I saw few questions about it, but still can't understand.
Let $A$ be a symmetric matrix and $\lambda_{\max}$ its largest eigenvalue. Is the following true for all $A$?
$$ \lambda_{\max} \ge a_{ii} \forall i $$
That is, is the largest eigenvalue of a symmetric matrix always greater than any of its diagonal entries?
Is it somehow related to spectral radius and the following equation?
$$ \rho(A)=\max|\lambda_i|. $$
On
Let $\lambda_1,\cdots, \lambda_n$ be eigenvalues of $A $ in increasing order,i.e. $\lambda_n$ is the maximum eigenvalue.
By Min-max theorem $$\lambda_n=\max_{x\in \mathbb{R^n},||{x}||=1 }x^TAx=\sum x_ix_j a_{ij} $$ while on the other hand$$a_{ii}=e_i^TAe_i $$ It follows that $$\lambda_n\ge a_{ii} \qquad \forall i$$
"No, I mean max eigenvalue bigger than any diagonal entity"
Yes.
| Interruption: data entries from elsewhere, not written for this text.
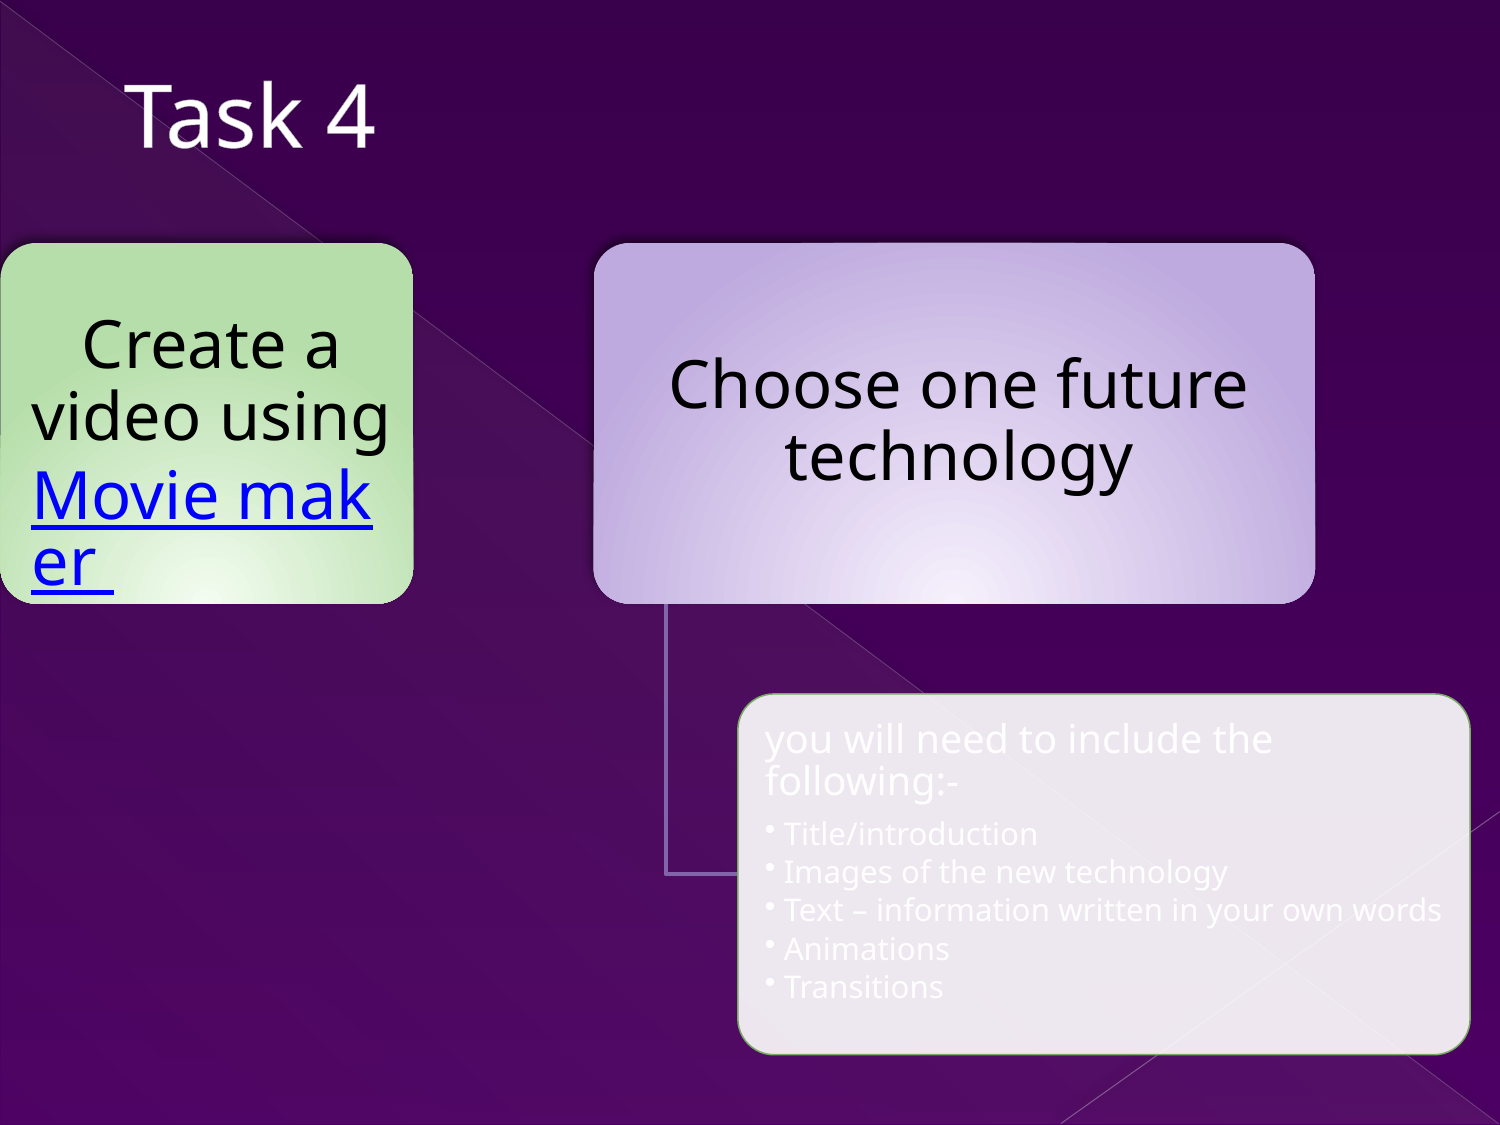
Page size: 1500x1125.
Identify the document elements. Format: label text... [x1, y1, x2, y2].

title Task 4 [29, 52, 1263, 159]
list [0, 172, 1471, 1125]
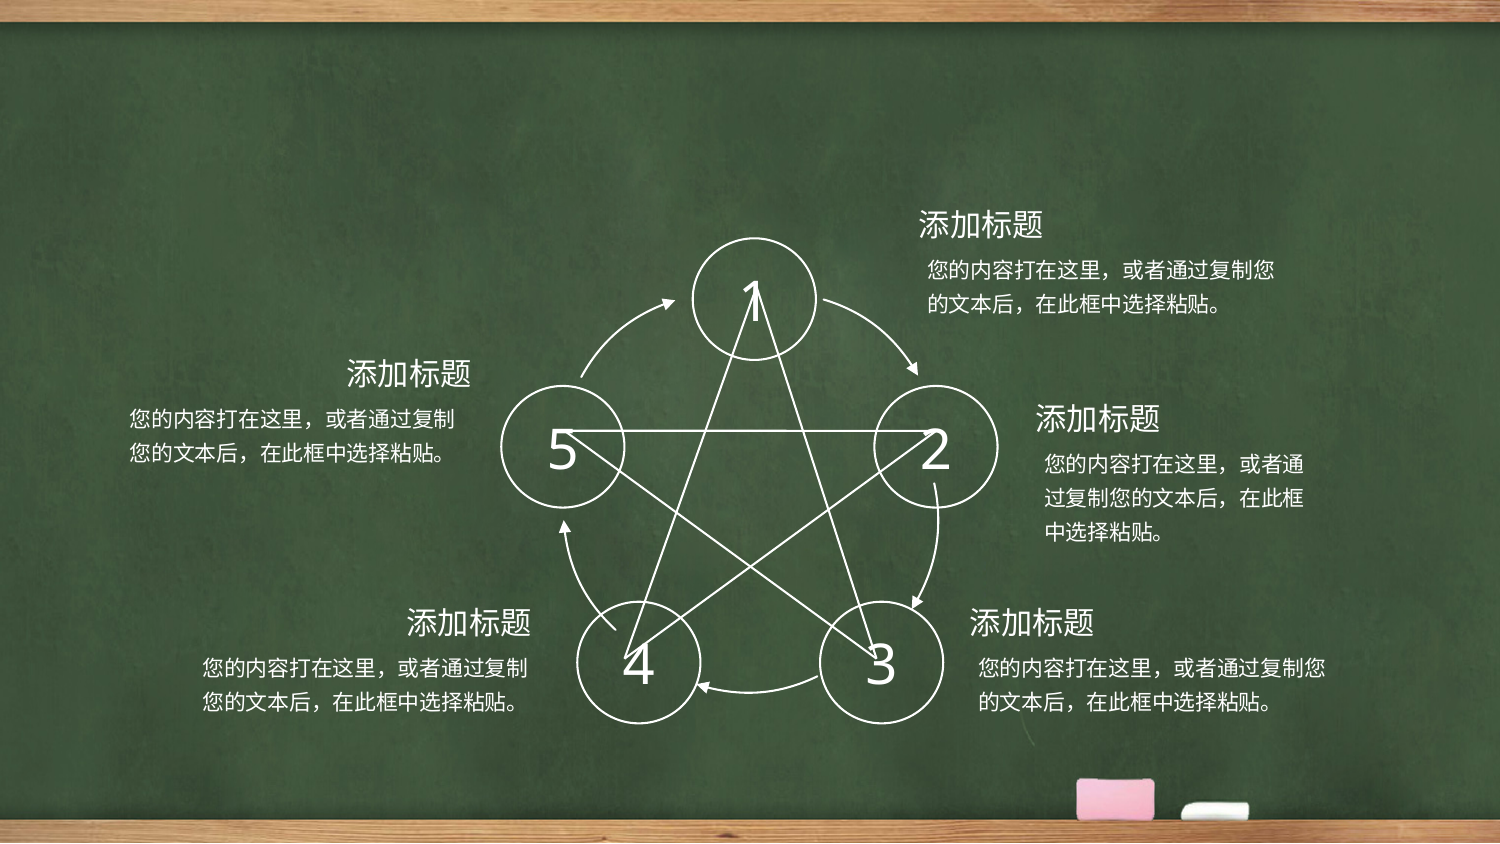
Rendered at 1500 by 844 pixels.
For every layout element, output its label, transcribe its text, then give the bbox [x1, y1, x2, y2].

text_box 添加标题 [903, 197, 1059, 251]
text_box 您的内容打在这里，或者通过复制您的文本后，在此框中选择粘贴。 [1029, 435, 1331, 553]
text_box 您的内容打在这里，或者通过复制您的文本后，在此框中选择粘贴。 [173, 639, 544, 723]
text_box 添加标题 [391, 595, 547, 648]
text_box 添加标题 [331, 346, 487, 400]
text_box 您的内容打在这里，或者通过复制您的文本后，在此框中选择粘贴。 [963, 639, 1342, 723]
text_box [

Take the adjacency matrix of any undirected simple graph. It's diagonal is all zeros, and each off diagonal entry is either zero or one. It's largest eigenvalue is always positive due to the Perron-Frobenius theorem and therefore larger than any diagonal entry. For slot of graphs (and random graphs in particular), the largest eigenvalue is about the largest degree in the graph, so you can find matrices where the difference between the largest eigenvalue and the largest diagonal entry (in this case, zero) is arbitrarily large.